MCPサーバーの最小実装 — FastMCPで最初のツールを作る

連載:AIに仕事を奪われる不安から始めるハーネス作成入門
全24回(週2回・12週間)|第8回 / 24
この連載は、AIに仕事を奪われるかもしれないという不安を「ハーネス(AIエージェント制御の仕組み)」を自分で作る行動に変えるシリーズです。

はじめに:この記事で扱う不安

「MCPサーバーを作ってみたいけど、何から書けばいいのかわからない」——前回(第7回)でMCPサーバーの分割設計を行い、MCP責務表まで作りました。しかし、設計図があっても「最初の1行目」が書けないと手が止まります。

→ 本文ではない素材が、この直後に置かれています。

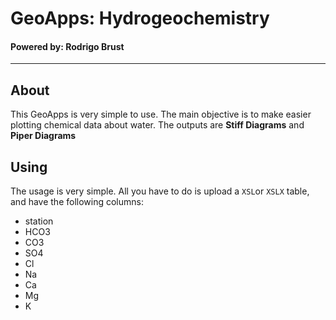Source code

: # GeoApps: Hydrogeochemistry

#### Powered by: Rodrigo Brust

_________________

## About 

This GeoApps is very simple to use. The main objective is to make easier plotting chemical data about water. The outputs are **Stiff Diagrams** and **Piper Diagrams** 

## Using 


The usage is very simple. All you have to do is upload a `XSL`or `XSLX` table, and have the following columns: 

- station
- HCO3	
- CO3	
- SO4	
- Cl	
- Na	
- Ca	
- Mg	
- K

今回は、その不安を解消するためにFastMCPを使った最小実装を体験します。「思ったより少ないコードで動く」という感覚を掴むことが目標です。

対象読者

  • SE・プログラマ経験3年以上の方
  • Pythonの基本構文(関数、デコレータ、型ヒント)を理解している方
  • MCPサーバーを実際に作りたい方
  • 前回までの連載を読んでいる方(未読でもOK)

結論

MCPサーバーの最小実装は、Pythonの関数にデコレータを付けるだけです。@mcp.tool() を付けた関数が、そのままAIエージェントから呼び出せるツールになります。SE経験者がAPI設計で培った「引数の型を決める」「戻り値の形式を統一する」スキルがそのまま活きます。

なぜ「最小実装」から始めるべきか

第7回で作ったMCP責務表には4つのMCPサーバーがありました。全部を一度に作ろうとすると、以下の問題が起きます。

  • 設計の迷い: 最初から完璧なインターフェースを設計しようとして手が止まる
  • 動作確認の遅れ: コードが増えるほど、最初の動作確認までの時間が長くなる
  • モチベーションの低下: 成果が見えないまま設計だけが進む

SEなら「まずプロトタイプを作って動かしてから改善する」アプローチに馴染みがあるはずです。MCPサーバーでも同じです。まず1つのMCPサーバーに2つのツールを実装して動かすことから始めましょう。

既存のSE / プログラマ経験をどう活かせるか

SE経験 MCPサーバー実装への活用
API設計(RESTful) ツールの引数・戻り値設計
インターフェース定義(型定義) 型ヒントによるツールシグネチャ設計
エラーハンドリング設計 dictベースの統一エラー応答
ドキュメント作成 docstringによるツール説明
単体テスト設計 ツール単位のテスタビリティ確保

FastMCPとは何か

FastMCPは、MCPサーバーをPythonで手軽に構築するためのフレームワークです。最小5行でMCPサーバーが動きます。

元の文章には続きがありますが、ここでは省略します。